* [TASK]:
In the records that come next, find every line with "input". Return those lines.
INFORMATION SHOWN START
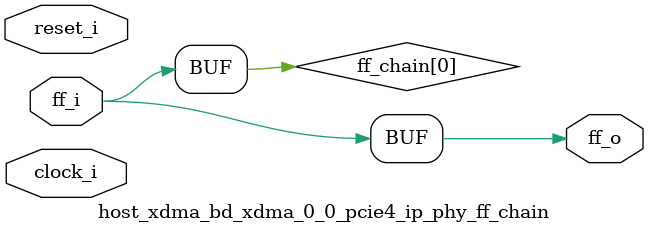
<source format=v>
/*****************************************************************************
** Description:
**    Flop Chain
**
******************************************************************************/

`timescale 1ps/1ps

`define AS_PHYREG(clk, reset, q, d, rstval)  \
   always @(posedge clk or posedge reset) begin \
      if (reset) \
         q  <= #(TCQ)   rstval;  \
      else  \
         q  <= #(TCQ)   d; \
   end

`define PHYREG(clk, reset, q, d, rstval)  \
   always @(posedge clk) begin \
      if (reset) \
         q  <= #(TCQ)   rstval;  \
      else  \
         q  <= #(TCQ)   d; \
   end

(* DowngradeIPIdentifiedWarnings = "yes" *)
module host_xdma_bd_xdma_0_0_pcie4_ip_phy_ff_chain #(
   // Parameters
   parameter integer PIPELINE_STAGES   = 0,        // 0 = no pipeline; 1 = 1 stage; 2 = 2 stages; 3 = 3 stages
   parameter         ASYNC             = "FALSE",
   parameter integer FF_WIDTH          = 1,
   parameter integer RST_VAL           = 0,
   parameter integer TCQ               = 1
)  (   
   input  wire                         clock_i,          
   input  wire                         reset_i,           
   input  wire [FF_WIDTH-1:0]          ff_i,            
   output wire [FF_WIDTH-1:0]          ff_o        
   );

   genvar   var_i;

   reg   [FF_WIDTH-1:0]          ff_chain [PIPELINE_STAGES:0];

   always @(*) ff_chain[0] = ff_i;

generate
   if (PIPELINE_STAGES > 0) begin:  with_ff_chain
      for (var_i = 0; var_i < PIPELINE_STAGES; var_i = var_i + 1) begin: ff_chain_gen
         if (ASYNC == "TRUE") begin: async_rst
            `AS_PHYREG(clock_i, reset_i, ff_chain[var_i+1], ff_chain[var_i], RST_VAL)
         end else begin: sync_rst
            `PHYREG(clock_i, reset_i, ff_chain[var_i+1], ff_chain[var_i], RST_VAL)
         end
      end
   end
endgenerate

   assign ff_o = ff_chain[PIPELINE_STAGES];

endmodule

</source>
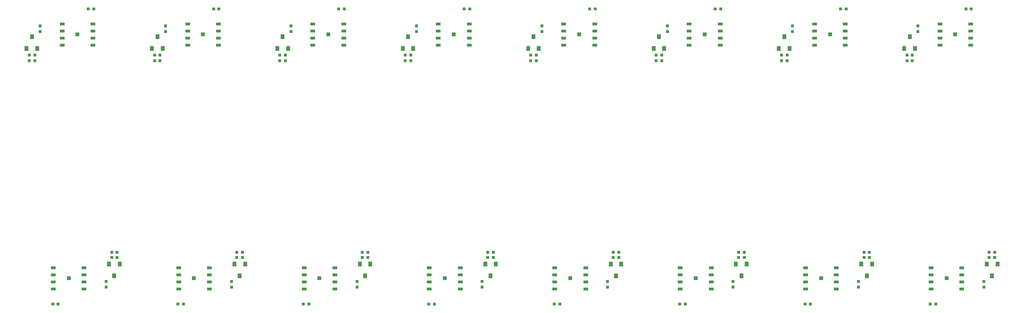
<source format=gbp>
G04 EAGLE Gerber RS-274X export*
G75*
%MOMM*%
%FSLAX34Y34*%
%LPD*%
%INSolderpaste Bottom*%
%IPPOS*%
%AMOC8*
5,1,8,0,0,1.08239X$1,22.5*%
G01*
%ADD10R,0.600000X0.600000*%
%ADD11R,0.850000X0.500000*%
%ADD12R,0.800000X0.800000*%
%ADD13R,0.800000X0.900000*%


D10*
X169060Y114330D03*
X169060Y124330D03*
X189000Y177200D03*
X179000Y177200D03*
X73200Y84000D03*
X83200Y84000D03*
D11*
X74250Y110950D03*
X74250Y123650D03*
X74250Y136350D03*
X74250Y149050D03*
X129750Y136350D03*
X129750Y149050D03*
X129750Y123650D03*
X129750Y110950D03*
D12*
X102000Y130000D03*
D10*
X179000Y167300D03*
X189000Y167300D03*
D13*
X174500Y155300D03*
X193500Y155300D03*
X184000Y134300D03*
D10*
X394129Y114330D03*
X394129Y124330D03*
X414069Y177200D03*
X404069Y177200D03*
X298269Y84000D03*
X308269Y84000D03*
D11*
X299319Y110950D03*
X299319Y123650D03*
X299319Y136350D03*
X299319Y149050D03*
X354819Y136350D03*
X354819Y149050D03*
X354819Y123650D03*
X354819Y110950D03*
D12*
X327069Y130000D03*
D10*
X404069Y167300D03*
X414069Y167300D03*
D13*
X399569Y155300D03*
X418569Y155300D03*
X409069Y134300D03*
D10*
X619224Y114330D03*
X619224Y124330D03*
X639164Y177200D03*
X629164Y177200D03*
X523364Y84000D03*
X533364Y84000D03*
D11*
X524414Y110950D03*
X524414Y123650D03*
X524414Y136350D03*
X524414Y149050D03*
X579914Y136350D03*
X579914Y149050D03*
X579914Y123650D03*
X579914Y110950D03*
D12*
X552164Y130000D03*
D10*
X629164Y167300D03*
X639164Y167300D03*
D13*
X624664Y155300D03*
X643664Y155300D03*
X634164Y134300D03*
D10*
X844294Y114330D03*
X844294Y124330D03*
X864234Y177200D03*
X854234Y177200D03*
X748434Y84000D03*
X758434Y84000D03*
D11*
X749484Y110950D03*
X749484Y123650D03*
X749484Y136350D03*
X749484Y149050D03*
X804984Y136350D03*
X804984Y149050D03*
X804984Y123650D03*
X804984Y110950D03*
D12*
X777234Y130000D03*
D10*
X854234Y167300D03*
X864234Y167300D03*
D13*
X849734Y155300D03*
X868734Y155300D03*
X859234Y134300D03*
D10*
X1069388Y114330D03*
X1069388Y124330D03*
X1089328Y177200D03*
X1079328Y177200D03*
X973528Y84000D03*
X983528Y84000D03*
D11*
X974578Y110950D03*
X974578Y123650D03*
X974578Y136350D03*
X974578Y149050D03*
X1030078Y136350D03*
X1030078Y149050D03*
X1030078Y123650D03*
X1030078Y110950D03*
D12*
X1002328Y130000D03*
D10*
X1079328Y167300D03*
X1089328Y167300D03*
D13*
X1074828Y155300D03*
X1093828Y155300D03*
X1084328Y134300D03*
D10*
X1294458Y114330D03*
X1294458Y124330D03*
X1314398Y177200D03*
X1304398Y177200D03*
X1198598Y84000D03*
X1208598Y84000D03*
D11*
X1199648Y110950D03*
X1199648Y123650D03*
X1199648Y136350D03*
X1199648Y149050D03*
X1255148Y136350D03*
X1255148Y149050D03*
X1255148Y123650D03*
X1255148Y110950D03*
D12*
X1227398Y130000D03*
D10*
X1304398Y167300D03*
X1314398Y167300D03*
D13*
X1299898Y155300D03*
X1318898Y155300D03*
X1309398Y134300D03*
D10*
X1519553Y114330D03*
X1519553Y124330D03*
X1539493Y177200D03*
X1529493Y177200D03*
X1423693Y84000D03*
X1433693Y84000D03*
D11*
X1424743Y110950D03*
X1424743Y123650D03*
X1424743Y136350D03*
X1424743Y149050D03*
X1480243Y136350D03*
X1480243Y149050D03*
X1480243Y123650D03*
X1480243Y110950D03*
D12*
X1452493Y130000D03*
D10*
X1529493Y167300D03*
X1539493Y167300D03*
D13*
X1524993Y155300D03*
X1543993Y155300D03*
X1534493Y134300D03*
D10*
X1744622Y114330D03*
X1744622Y124330D03*
X1764562Y177200D03*
X1754562Y177200D03*
X1648762Y84000D03*
X1658762Y84000D03*
D11*
X1649812Y110950D03*
X1649812Y123650D03*
X1649812Y136350D03*
X1649812Y149050D03*
X1705312Y136350D03*
X1705312Y149050D03*
X1705312Y123650D03*
X1705312Y110950D03*
D12*
X1677562Y130000D03*
D10*
X1754562Y167300D03*
X1764562Y167300D03*
D13*
X1750062Y155300D03*
X1769062Y155300D03*
X1759562Y134300D03*
D10*
X50929Y584170D03*
X50929Y574170D03*
X30989Y521300D03*
X40989Y521300D03*
X146789Y614500D03*
X136789Y614500D03*
D11*
X145739Y587550D03*
X145739Y574850D03*
X145739Y562150D03*
X145739Y549450D03*
X90239Y562150D03*
X90239Y549450D03*
X90239Y574850D03*
X90239Y587550D03*
D12*
X117989Y568500D03*
D10*
X40989Y531200D03*
X30989Y531200D03*
D13*
X45489Y543200D03*
X26489Y543200D03*
X35989Y564200D03*
D10*
X276024Y584170D03*
X276024Y574170D03*
X256084Y521300D03*
X266084Y521300D03*
X371884Y614500D03*
X361884Y614500D03*
D11*
X370834Y587550D03*
X370834Y574850D03*
X370834Y562150D03*
X370834Y549450D03*
X315334Y562150D03*
X315334Y549450D03*
X315334Y574850D03*
X315334Y587550D03*
D12*
X343084Y568500D03*
D10*
X266084Y531200D03*
X256084Y531200D03*
D13*
X270584Y543200D03*
X251584Y543200D03*
X261084Y564200D03*
D10*
X501094Y584170D03*
X501094Y574170D03*
X481154Y521300D03*
X491154Y521300D03*
X596954Y614500D03*
X586954Y614500D03*
D11*
X595904Y587550D03*
X595904Y574850D03*
X595904Y562150D03*
X595904Y549450D03*
X540404Y562150D03*
X540404Y549450D03*
X540404Y574850D03*
X540404Y587550D03*
D12*
X568154Y568500D03*
D10*
X491154Y531200D03*
X481154Y531200D03*
D13*
X495654Y543200D03*
X476654Y543200D03*
X486154Y564200D03*
D10*
X726188Y584170D03*
X726188Y574170D03*
X706248Y521300D03*
X716248Y521300D03*
X822048Y614500D03*
X812048Y614500D03*
D11*
X820998Y587550D03*
X820998Y574850D03*
X820998Y562150D03*
X820998Y549450D03*
X765498Y562150D03*
X765498Y549450D03*
X765498Y574850D03*
X765498Y587550D03*
D12*
X793248Y568500D03*
D10*
X716248Y531200D03*
X706248Y531200D03*
D13*
X720748Y543200D03*
X701748Y543200D03*
X711248Y564200D03*
D10*
X951258Y584170D03*
X951258Y574170D03*
X931318Y521300D03*
X941318Y521300D03*
X1047118Y614500D03*
X1037118Y614500D03*
D11*
X1046068Y587550D03*
X1046068Y574850D03*
X1046068Y562150D03*
X1046068Y549450D03*
X990568Y562150D03*
X990568Y549450D03*
X990568Y574850D03*
X990568Y587550D03*
D12*
X1018318Y568500D03*
D10*
X941318Y531200D03*
X931318Y531200D03*
D13*
X945818Y543200D03*
X926818Y543200D03*
X936318Y564200D03*
D10*
X1176353Y584170D03*
X1176353Y574170D03*
X1156413Y521300D03*
X1166413Y521300D03*
X1272213Y614500D03*
X1262213Y614500D03*
D11*
X1271163Y587550D03*
X1271163Y574850D03*
X1271163Y562150D03*
X1271163Y549450D03*
X1215663Y562150D03*
X1215663Y549450D03*
X1215663Y574850D03*
X1215663Y587550D03*
D12*
X1243413Y568500D03*
D10*
X1166413Y531200D03*
X1156413Y531200D03*
D13*
X1170913Y543200D03*
X1151913Y543200D03*
X1161413Y564200D03*
D10*
X1401422Y584170D03*
X1401422Y574170D03*
X1381482Y521300D03*
X1391482Y521300D03*
X1497282Y614500D03*
X1487282Y614500D03*
D11*
X1496232Y587550D03*
X1496232Y574850D03*
X1496232Y562150D03*
X1496232Y549450D03*
X1440732Y562150D03*
X1440732Y549450D03*
X1440732Y574850D03*
X1440732Y587550D03*
D12*
X1468482Y568500D03*
D10*
X1391482Y531200D03*
X1381482Y531200D03*
D13*
X1395982Y543200D03*
X1376982Y543200D03*
X1386482Y564200D03*
D10*
X1626491Y584170D03*
X1626491Y574170D03*
X1606551Y521300D03*
X1616551Y521300D03*
X1722351Y614500D03*
X1712351Y614500D03*
D11*
X1721301Y587550D03*
X1721301Y574850D03*
X1721301Y562150D03*
X1721301Y549450D03*
X1665801Y562150D03*
X1665801Y549450D03*
X1665801Y574850D03*
X1665801Y587550D03*
D12*
X1693551Y568500D03*
D10*
X1616551Y531200D03*
X1606551Y531200D03*
D13*
X1621051Y543200D03*
X1602051Y543200D03*
X1611551Y564200D03*
M02*

</source>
INFORMATION SHOWN END
* [YOUR RESPONSE]:
   input  wire                         clock_i,          
   input  wire                         reset_i,           
   input  wire [FF_WIDTH-1:0]          ff_i,            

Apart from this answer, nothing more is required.